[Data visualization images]
- - - - -
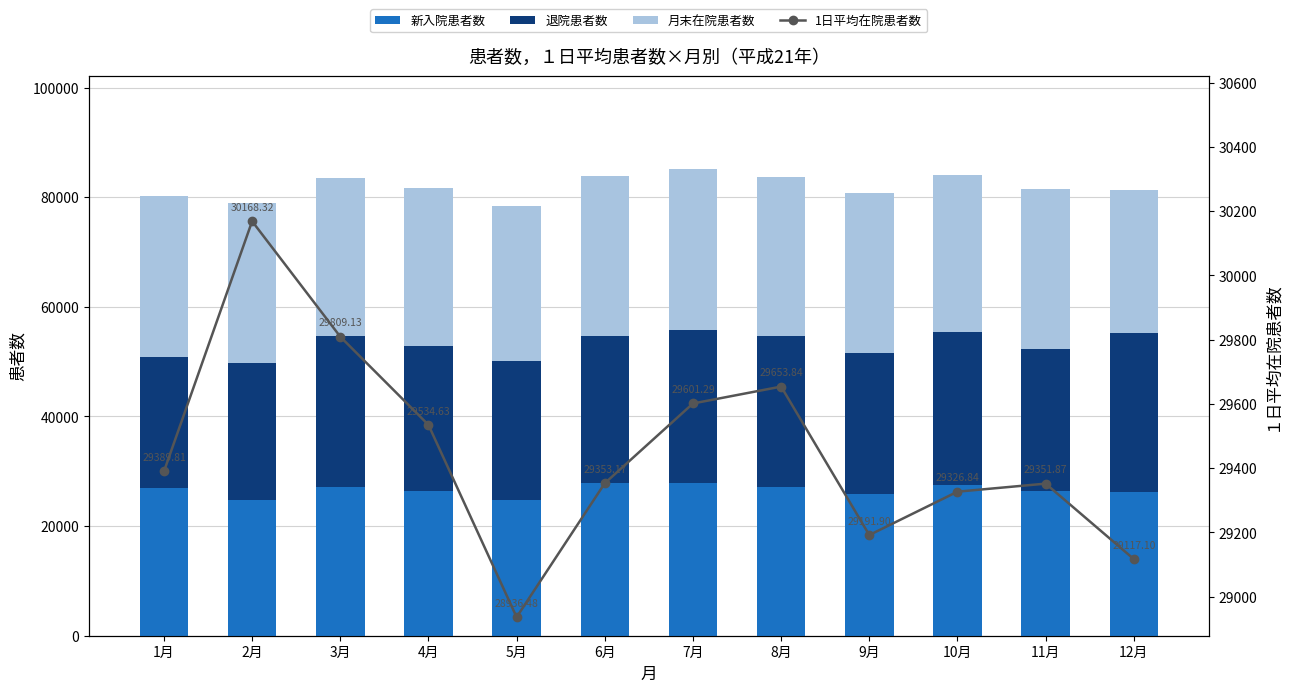

What is the difference between the maximum and second lowest values in the 1日平均在院患者数 series?

1051.2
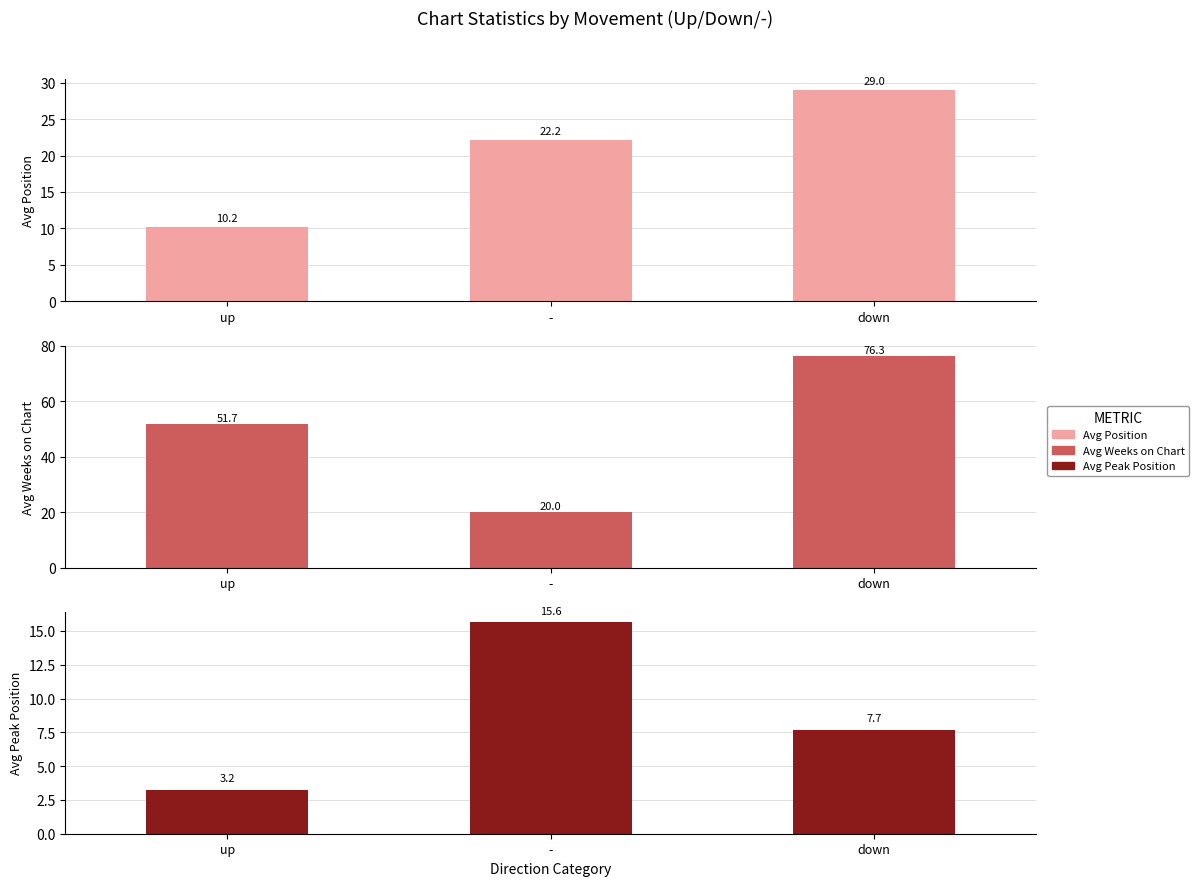

How many data points in Avg Peak Position are above 7?

2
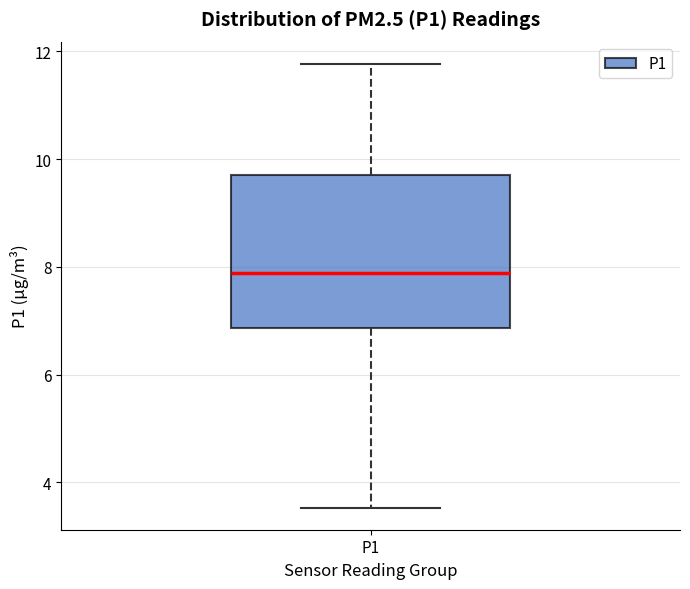

Read this box plot against the y-axis: the position of the median line, the range covered by the box, and the ends of both whiskers. The values are not printed on the chart, so give them approximately, as read against the axis.

median 7.8, box 6.8 to 9.6, whiskers 3.6 to 11.8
- - - - -
(Job) Transcribe the text of every record above word for word, leaving out the pictures.

(Response to this task)
What is the difference between the maximum and second lowest values in the 1日平均在院患者数 series?

1051.2

How many data points in Avg Peak Position are above 7?

2

Read this box plot against the y-axis: the position of the median line, the range covered by the box, and the ends of both whiskers. The values are not printed on the chart, so give them approximately, as read against the axis.

median 7.8, box 6.8 to 9.6, whiskers 3.6 to 11.8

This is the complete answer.